FOLLOW THIS STEP BEFORE SUBMITTING YOUR ARTICLE
Before submitting your article for consideration, run it through an AI (ChatGPT or Claude) to ensure it does not contain promotional language, which may result in rejection by AzDA's Editorial Board.
You don't need to use a paid plan to access this feature in Chat or Claude. Copy and paste the prompt below and then attach or link to your article so the AI can run an objective analysis on it.
Copy and paste the following prompt:
I am attaching an article I wrote for consideration in a monthly dental publication.
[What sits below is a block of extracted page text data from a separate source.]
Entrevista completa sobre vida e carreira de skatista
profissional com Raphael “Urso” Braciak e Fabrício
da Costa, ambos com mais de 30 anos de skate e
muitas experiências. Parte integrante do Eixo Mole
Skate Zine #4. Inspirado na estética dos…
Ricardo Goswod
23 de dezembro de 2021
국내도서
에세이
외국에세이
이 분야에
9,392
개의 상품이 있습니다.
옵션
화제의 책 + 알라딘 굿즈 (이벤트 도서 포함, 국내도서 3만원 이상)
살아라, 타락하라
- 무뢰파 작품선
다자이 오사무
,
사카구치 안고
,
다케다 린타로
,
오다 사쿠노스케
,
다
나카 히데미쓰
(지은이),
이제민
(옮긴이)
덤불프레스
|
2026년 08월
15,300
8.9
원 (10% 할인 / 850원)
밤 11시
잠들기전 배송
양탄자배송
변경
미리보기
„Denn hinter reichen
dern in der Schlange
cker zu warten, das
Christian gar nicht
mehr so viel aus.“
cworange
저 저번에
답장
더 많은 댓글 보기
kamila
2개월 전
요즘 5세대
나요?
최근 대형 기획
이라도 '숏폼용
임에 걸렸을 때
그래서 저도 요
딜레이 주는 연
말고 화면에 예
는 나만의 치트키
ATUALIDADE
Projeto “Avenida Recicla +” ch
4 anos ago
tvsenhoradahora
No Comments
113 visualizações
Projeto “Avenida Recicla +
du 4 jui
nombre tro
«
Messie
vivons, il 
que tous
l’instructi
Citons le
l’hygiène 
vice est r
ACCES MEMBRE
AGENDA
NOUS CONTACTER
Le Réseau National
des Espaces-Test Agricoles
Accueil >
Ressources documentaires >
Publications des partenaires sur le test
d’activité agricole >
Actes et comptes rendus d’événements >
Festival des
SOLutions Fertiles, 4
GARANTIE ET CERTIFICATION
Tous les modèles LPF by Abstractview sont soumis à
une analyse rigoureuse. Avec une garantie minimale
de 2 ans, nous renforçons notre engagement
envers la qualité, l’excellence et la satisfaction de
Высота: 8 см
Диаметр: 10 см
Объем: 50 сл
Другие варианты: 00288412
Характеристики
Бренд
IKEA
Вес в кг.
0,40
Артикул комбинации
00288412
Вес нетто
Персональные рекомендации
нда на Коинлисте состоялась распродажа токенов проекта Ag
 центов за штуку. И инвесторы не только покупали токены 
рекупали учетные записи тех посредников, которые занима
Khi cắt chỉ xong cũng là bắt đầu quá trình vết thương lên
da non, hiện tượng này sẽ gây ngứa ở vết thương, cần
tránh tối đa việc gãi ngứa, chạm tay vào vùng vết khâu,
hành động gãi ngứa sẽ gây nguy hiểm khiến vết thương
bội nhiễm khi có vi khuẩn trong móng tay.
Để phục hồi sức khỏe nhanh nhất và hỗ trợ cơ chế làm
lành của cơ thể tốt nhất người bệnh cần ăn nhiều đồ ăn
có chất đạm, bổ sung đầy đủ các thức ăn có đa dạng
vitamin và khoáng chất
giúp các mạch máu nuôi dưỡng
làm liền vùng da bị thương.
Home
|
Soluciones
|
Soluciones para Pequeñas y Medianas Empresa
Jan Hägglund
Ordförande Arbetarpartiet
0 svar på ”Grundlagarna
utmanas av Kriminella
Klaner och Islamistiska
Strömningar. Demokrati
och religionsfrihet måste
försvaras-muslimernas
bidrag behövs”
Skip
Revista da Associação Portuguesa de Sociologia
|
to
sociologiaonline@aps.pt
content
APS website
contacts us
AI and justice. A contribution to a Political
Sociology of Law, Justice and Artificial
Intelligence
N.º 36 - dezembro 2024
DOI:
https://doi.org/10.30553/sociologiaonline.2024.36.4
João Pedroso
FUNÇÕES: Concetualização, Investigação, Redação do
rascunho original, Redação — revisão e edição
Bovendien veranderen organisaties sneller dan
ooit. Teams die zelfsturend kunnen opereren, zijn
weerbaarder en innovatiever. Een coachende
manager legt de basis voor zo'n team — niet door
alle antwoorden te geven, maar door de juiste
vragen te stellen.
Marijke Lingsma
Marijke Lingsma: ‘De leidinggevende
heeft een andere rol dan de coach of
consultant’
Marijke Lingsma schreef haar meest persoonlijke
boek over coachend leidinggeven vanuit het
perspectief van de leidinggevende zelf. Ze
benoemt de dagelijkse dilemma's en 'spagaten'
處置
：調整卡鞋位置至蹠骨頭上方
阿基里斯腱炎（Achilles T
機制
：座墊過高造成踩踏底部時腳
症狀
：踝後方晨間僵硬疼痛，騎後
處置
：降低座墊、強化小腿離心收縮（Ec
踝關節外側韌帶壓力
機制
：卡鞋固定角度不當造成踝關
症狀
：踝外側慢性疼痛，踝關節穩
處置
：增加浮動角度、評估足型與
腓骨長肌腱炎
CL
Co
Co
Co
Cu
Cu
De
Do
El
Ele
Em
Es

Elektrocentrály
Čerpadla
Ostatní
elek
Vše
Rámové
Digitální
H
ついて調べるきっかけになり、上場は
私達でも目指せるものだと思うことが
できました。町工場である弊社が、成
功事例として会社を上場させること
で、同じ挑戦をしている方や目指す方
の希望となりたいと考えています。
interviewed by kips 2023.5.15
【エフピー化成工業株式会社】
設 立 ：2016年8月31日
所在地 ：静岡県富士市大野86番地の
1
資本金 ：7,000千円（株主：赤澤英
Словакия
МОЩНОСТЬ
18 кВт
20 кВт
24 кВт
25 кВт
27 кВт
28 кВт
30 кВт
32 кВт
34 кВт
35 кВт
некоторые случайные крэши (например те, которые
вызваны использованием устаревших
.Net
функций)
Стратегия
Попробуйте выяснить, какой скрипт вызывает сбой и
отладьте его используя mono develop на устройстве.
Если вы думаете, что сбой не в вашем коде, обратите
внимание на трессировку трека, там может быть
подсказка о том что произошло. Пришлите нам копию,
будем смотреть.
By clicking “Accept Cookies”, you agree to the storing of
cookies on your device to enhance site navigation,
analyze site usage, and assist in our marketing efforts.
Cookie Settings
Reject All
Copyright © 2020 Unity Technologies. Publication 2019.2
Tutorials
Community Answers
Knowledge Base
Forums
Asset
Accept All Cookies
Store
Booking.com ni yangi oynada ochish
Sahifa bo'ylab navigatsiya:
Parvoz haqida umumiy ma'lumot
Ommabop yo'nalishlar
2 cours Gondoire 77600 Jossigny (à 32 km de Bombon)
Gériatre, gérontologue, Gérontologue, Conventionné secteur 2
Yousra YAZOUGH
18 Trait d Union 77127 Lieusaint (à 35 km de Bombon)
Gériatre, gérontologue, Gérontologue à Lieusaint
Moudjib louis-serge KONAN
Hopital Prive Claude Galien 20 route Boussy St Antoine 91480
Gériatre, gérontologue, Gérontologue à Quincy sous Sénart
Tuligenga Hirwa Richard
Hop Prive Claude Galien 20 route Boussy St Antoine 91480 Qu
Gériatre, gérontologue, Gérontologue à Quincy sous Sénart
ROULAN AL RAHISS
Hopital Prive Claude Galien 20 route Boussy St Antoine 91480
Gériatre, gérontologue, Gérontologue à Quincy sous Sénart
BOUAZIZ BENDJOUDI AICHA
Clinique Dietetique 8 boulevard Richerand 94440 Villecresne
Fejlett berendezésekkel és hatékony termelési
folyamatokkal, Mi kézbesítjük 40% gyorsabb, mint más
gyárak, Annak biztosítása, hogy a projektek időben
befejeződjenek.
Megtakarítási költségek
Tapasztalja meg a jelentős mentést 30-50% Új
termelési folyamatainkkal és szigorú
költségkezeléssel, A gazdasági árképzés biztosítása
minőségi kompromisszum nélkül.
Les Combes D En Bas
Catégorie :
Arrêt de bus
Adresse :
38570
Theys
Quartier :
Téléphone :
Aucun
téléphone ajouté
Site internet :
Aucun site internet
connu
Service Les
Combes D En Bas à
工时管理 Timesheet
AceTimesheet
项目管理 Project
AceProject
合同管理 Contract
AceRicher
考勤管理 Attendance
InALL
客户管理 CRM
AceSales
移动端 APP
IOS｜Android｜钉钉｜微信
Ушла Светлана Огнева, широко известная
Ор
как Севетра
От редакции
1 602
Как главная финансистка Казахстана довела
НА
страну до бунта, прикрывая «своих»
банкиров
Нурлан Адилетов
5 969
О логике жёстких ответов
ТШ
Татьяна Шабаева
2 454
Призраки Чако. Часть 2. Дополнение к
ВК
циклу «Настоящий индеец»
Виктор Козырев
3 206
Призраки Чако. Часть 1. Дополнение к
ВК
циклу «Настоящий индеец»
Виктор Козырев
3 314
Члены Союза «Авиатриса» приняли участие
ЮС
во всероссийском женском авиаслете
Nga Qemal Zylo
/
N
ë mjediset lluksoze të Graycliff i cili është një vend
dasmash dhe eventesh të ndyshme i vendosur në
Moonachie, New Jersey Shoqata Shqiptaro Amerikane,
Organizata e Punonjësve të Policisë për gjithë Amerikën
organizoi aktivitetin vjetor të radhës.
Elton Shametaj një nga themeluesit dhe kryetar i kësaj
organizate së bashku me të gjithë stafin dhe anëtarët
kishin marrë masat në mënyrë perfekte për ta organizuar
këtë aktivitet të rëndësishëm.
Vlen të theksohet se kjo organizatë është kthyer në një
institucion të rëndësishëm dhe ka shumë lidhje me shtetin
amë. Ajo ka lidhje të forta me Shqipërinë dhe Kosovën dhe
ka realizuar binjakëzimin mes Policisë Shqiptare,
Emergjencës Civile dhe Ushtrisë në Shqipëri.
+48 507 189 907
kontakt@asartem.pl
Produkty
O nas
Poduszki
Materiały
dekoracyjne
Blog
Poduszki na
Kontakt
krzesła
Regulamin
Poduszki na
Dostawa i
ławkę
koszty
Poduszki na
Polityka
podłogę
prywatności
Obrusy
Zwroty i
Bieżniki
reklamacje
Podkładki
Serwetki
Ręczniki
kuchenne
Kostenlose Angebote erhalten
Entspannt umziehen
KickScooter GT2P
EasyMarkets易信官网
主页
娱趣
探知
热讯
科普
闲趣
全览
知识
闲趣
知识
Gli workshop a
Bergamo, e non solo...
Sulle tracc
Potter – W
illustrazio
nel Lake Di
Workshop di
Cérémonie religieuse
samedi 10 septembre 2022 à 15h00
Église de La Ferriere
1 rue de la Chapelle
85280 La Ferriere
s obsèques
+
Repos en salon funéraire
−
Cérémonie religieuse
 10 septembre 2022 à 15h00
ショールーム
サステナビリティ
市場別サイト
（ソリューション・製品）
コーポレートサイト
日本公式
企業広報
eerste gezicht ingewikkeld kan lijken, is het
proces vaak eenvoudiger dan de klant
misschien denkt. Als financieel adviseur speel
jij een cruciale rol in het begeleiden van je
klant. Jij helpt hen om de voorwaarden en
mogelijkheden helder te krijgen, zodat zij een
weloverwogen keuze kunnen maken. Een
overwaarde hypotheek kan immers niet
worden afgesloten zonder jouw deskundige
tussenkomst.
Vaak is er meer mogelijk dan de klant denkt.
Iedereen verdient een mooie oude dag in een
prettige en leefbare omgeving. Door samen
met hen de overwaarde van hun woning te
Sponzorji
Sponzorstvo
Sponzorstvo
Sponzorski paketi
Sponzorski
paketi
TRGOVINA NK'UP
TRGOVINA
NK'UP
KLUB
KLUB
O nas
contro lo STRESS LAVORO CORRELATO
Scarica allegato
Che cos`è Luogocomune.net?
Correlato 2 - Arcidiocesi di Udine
According to the submission guidelines, articles must avoid both explicit and implicit self-promotion.
Please analyze the attached article for any language, claims, examples, descriptions, or calls to action that could be perceived as promotional, sales-oriented, or overly favorable toward me, my practice, my company, my services, my products, or any affiliated organization.
For each instance you identify, please provide:
1) The original wording.
2) A brief explanation of why it may be perceived as self-promotional.
3) Suggested alternate language that is more neutral, educational, and appropriate for a professional dental publication.